▶ _WHAT THE TASK REQUIRES_: Copy every line of the listing below verbatim, keeping each field name and value unchanged.

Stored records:
------------------------------------------------------------
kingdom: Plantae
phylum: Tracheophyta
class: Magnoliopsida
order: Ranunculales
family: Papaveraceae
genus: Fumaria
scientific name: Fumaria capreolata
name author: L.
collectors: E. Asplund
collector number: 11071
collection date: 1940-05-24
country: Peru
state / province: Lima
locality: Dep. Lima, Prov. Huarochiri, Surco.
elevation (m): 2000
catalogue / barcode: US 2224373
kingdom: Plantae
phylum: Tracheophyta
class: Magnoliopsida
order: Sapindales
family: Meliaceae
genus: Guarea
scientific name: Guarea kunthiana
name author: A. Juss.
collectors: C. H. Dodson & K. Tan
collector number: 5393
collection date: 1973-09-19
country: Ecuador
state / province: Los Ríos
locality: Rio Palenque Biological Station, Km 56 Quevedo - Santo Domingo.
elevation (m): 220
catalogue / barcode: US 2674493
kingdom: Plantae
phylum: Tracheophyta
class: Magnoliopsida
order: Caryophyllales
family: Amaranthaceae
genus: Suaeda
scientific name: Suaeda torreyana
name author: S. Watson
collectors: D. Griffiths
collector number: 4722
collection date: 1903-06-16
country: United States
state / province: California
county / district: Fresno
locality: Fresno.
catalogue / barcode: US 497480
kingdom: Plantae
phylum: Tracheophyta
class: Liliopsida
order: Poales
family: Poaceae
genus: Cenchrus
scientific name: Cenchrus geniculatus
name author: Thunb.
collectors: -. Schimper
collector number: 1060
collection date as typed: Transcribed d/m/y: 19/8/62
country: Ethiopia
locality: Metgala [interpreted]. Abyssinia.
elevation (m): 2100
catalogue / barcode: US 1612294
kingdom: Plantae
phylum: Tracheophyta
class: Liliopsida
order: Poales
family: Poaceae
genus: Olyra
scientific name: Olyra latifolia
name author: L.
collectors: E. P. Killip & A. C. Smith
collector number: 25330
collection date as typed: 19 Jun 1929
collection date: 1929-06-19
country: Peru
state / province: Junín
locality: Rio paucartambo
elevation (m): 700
------------------------------------------------------------
▶ _EXERCISE ANSWER_:
kingdom: Plantae
phylum: Tracheophyta
class: Magnoliopsida
order: Ranunculales
family: Papaveraceae
genus: Fumaria
scientific name: Fumaria capreolata
name author: L.
collectors: E. Asplund
collector number: 11071
collection date: 1940-05-24
country: Peru
state / province: Lima
locality: Dep. Lima, Prov. Huarochiri, Surco.
elevation (m): 2000
catalogue / barcode: US 2224373
kingdom: Plantae
phylum: Tracheophyta
class: Magnoliopsida
order: Sapindales
family: Meliaceae
genus: Guarea
scientific name: Guarea kunthiana
name author: A. Juss.
collectors: C. H. Dodson & K. Tan
collector number: 5393
collection date: 1973-09-19
country: Ecuador
state / province: Los Ríos
locality: Rio Palenque Biological Station, Km 56 Quevedo - Santo Domingo.
elevation (m): 220
catalogue / barcode: US 2674493
kingdom: Plantae
phylum: Tracheophyta
class: Magnoliopsida
order: Caryophyllales
family: Amaranthaceae
genus: Suaeda
scientific name: Suaeda torreyana
name author: S. Watson
collectors: D. Griffiths
collector number: 4722
collection date: 1903-06-16
country: United States
state / province: California
county / district: Fresno
locality: Fresno.
catalogue / barcode: US 497480
kingdom: Plantae
phylum: Tracheophyta
class: Liliopsida
order: Poales
family: Poaceae
genus: Cenchrus
scientific name: Cenchrus geniculatus
name author: Thunb.
collectors: -. Schimper
collector number: 1060
collection date as typed: Transcribed d/m/y: 19/8/62
country: Ethiopia
locality: Metgala [interpreted]. Abyssinia.
elevation (m): 2100
catalogue / barcode: US 1612294
kingdom: Plantae
phylum: Tracheophyta
class: Liliopsida
order: Poales
family: Poaceae
genus: Olyra
scientific name: Olyra latifolia
name author: L.
collectors: E. P. Killip & A. C. Smith
collector number: 25330
collection date as typed: 19 Jun 1929
collection date: 1929-06-19
country: Peru
state / province: Junín
locality: Rio paucartambo
elevation (m): 700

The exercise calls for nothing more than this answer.